-- Extracted entries --
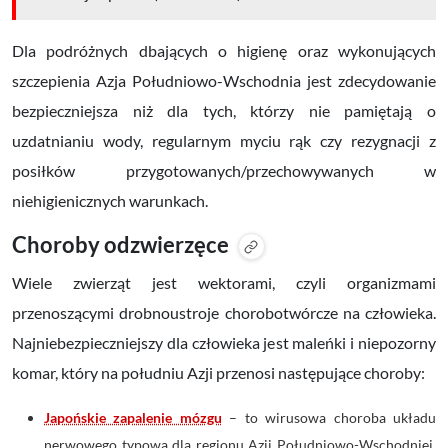
Dla podróżnych dbających o higienę oraz wykonujących
szczepienia Azja Południowo-Wschodnia jest zdecydowanie
bezpieczniejsza niż dla tych, którzy nie pamiętają o
uzdatnianiu wody, regularnym myciu rąk czy rezygnacji z
posiłków przygotowanych/przechowywanych w
niehigienicznych warunkach.
Choroby odzwierzęce
Wiele zwierząt jest wektorami, czyli organizmami
przenoszącymi drobnoustroje chorobotwórcze na człowieka.
Najniebezpieczniejszy dla człowieka jest maleńki i niepozorny
komar, który na południu Azji przenosi następujące choroby:
Japońskie zapalenie mózgu
– t
o wirusowa choroba układu
nerwowego typowa dla regionu Azji Południowo-Wschodniej.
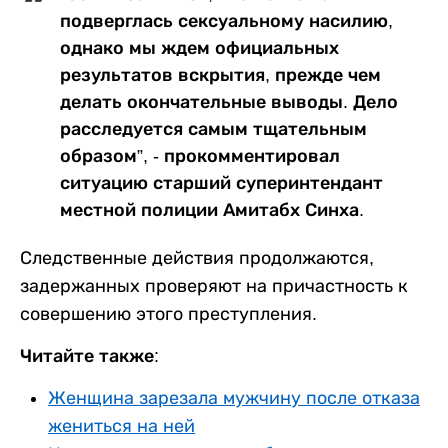
подверглась сексуальному насилию,
однако мы ждем официальных
результатов вскрытия, прежде чем
делать окончательные выводы. Дело
расследуется самым тщательным
образом”, - прокомментировал
ситуацию старший суперинтендант
местной полиции Амитабх Синха.
Следственные действия продолжаются,
задержанных проверяют на причастность к
совершению этого преступления.
Читайте также:
Женщина зарезала мужчину после отказа
жениться на ней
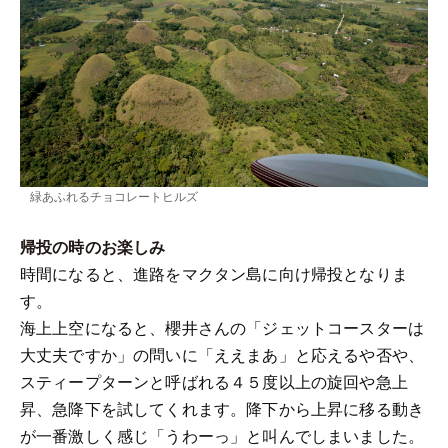
緑あふれるチョコレートヒルズ
帰投の時のお楽しみ
時間になると、進路をマクタン島に向け帰投となりま
す。
海上上空になると、櫻井さんの「ジェットコースターは
大丈夫ですか」の問いに「ええまあ」と応えるや否や、
スティープターンと呼ばれる４５度以上の旋回や急上
昇、急降下を試してくれます。降下から上昇に移る動き
が一番激しく感じ「うわーっ」と叫んでしまいました。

-- About this exercise --
Pull out the text lines starting at the beginning of the items and ending at the line that contains "Choroby odzwierzęce", both included, without changing them. Leave the pictures out of your answer.

-- Finished task --
Dla podróżnych dbających o higienę oraz wykonujących
szczepienia Azja Południowo-Wschodnia jest zdecydowanie
bezpieczniejsza niż dla tych, którzy nie pamiętają o
uzdatnianiu wody, regularnym myciu rąk czy rezygnacji z
posiłków przygotowanych/przechowywanych w
niehigienicznych warunkach.
Choroby odzwierzęce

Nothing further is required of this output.